* Text to read

______________________________

Your credit utilization ratio (sometimes called debt-to-credit ratio) is a measure of how much credit you’re using compared with your credit limit. For example, let’s say that you have a $10,000 credit limit on your card and your current balance is $4,000. That makes your credit utilization ratio 40%.
Your debt-to-income ratio (abbreviated DTI) is a calculation of how much of your monthly income is devoted to debt payments and certain other financial obligations. Lenders want to know you have the ability to pay back a loan.
Payments that should be factored into your DTI include:
Monthly rent or mortgage payments (including taxes and insurance).
Minimum monthly credit card payments.
Monthly auto and student loan payments.
Monthly child support or alimony payments.
Monthly payments on any other type of loan.
Once you’ve added up all these obligations, divide the total by your monthly gross (pre-tax) income to arrive at your DTI. For example, if your debts add up to $2,000 and your monthly income is $4,000, your debt-to-income ratio is 50%.
How credit utilization affects your credit
A whopping 30% percent of your FICO score, the scoring model used in most lending decisions, is determined by your credit utilization ratio.
VantageScore, FICO’s competitor, doesn’t give percentages, but calls credit utilization “highly influential.”

______________________________

* Record extracts
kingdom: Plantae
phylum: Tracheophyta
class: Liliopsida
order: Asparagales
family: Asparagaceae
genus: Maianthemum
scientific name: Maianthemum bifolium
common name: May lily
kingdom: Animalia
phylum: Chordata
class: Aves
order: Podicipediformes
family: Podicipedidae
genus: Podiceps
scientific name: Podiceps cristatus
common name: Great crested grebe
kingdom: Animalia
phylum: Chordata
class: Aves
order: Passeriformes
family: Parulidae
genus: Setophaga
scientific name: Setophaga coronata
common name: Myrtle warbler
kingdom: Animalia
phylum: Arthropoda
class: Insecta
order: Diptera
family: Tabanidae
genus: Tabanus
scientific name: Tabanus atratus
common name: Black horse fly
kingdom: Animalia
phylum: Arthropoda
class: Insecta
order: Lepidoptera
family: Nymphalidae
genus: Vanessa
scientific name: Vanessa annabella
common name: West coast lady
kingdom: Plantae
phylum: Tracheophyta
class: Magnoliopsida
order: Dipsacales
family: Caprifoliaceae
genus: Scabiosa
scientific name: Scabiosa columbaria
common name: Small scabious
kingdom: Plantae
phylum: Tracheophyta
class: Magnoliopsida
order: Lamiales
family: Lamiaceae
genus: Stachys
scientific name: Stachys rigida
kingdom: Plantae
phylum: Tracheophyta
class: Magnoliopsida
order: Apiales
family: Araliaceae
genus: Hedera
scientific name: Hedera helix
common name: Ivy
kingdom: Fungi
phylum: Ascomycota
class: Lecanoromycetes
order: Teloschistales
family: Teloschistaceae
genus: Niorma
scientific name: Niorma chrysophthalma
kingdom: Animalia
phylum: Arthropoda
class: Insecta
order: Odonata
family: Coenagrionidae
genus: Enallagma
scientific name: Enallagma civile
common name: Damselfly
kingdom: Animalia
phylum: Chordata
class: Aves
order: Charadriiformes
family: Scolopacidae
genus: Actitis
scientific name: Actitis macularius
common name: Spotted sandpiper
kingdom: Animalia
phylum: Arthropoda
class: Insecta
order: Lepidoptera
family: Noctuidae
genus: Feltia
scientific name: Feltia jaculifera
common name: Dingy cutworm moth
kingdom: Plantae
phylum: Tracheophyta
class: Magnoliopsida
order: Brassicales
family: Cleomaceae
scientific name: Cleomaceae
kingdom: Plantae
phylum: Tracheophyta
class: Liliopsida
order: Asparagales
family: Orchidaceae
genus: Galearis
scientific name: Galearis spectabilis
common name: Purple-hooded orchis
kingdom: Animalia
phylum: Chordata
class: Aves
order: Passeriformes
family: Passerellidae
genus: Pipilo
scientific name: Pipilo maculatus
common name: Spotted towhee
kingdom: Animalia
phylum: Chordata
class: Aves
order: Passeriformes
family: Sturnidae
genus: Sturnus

______________________________

* Complete the following
1 - Copy everything from "Minimum monthly credit" down to "credit utilization ratio." in the credit ratio passage above, word for word.
2 - Pick up the passage on credit utilization and debt-to-income ratios after its final sentence and keep writing it.

* Per-task answers
1 -
Minimum monthly credit card payments.
Monthly auto and student loan payments.
Monthly child support or alimony payments.
Monthly payments on any other type of loan.
Once you’ve added up all these obligations, divide the total by your monthly gross (pre-tax) income to arrive at your DTI. For example, if your debts add up to $2,000 and your monthly income is $4,000, your debt-to-income ratio is 50%.
How credit utilization affects your credit
A whopping 30% percent of your FICO score, the scoring model used in most lending decisions, is determined by your credit utilization ratio.

2 -
In general, it’s best to keep your credit utilization ratio below 30% on any single credit card and across all them together — and lower is better for your score.
It’s important to note that your credit utilization ratio is influenced almost entirely by your revolving credit card debt. The amount of credit you’re using on other types of loans makes very little difference.
Why debt-to-income ratio matters
Although your debt-to-income ratio isn’t used to calculate your credit score, you should still pay close attention to it. DTI is a big factor lenders use to decide whether to lend to you because it indicates how able you are to take on an additional financial obligation.
Banks and other types of lenders set their own DTI standards, so an acceptable DTI with one lender might be considered too high with another.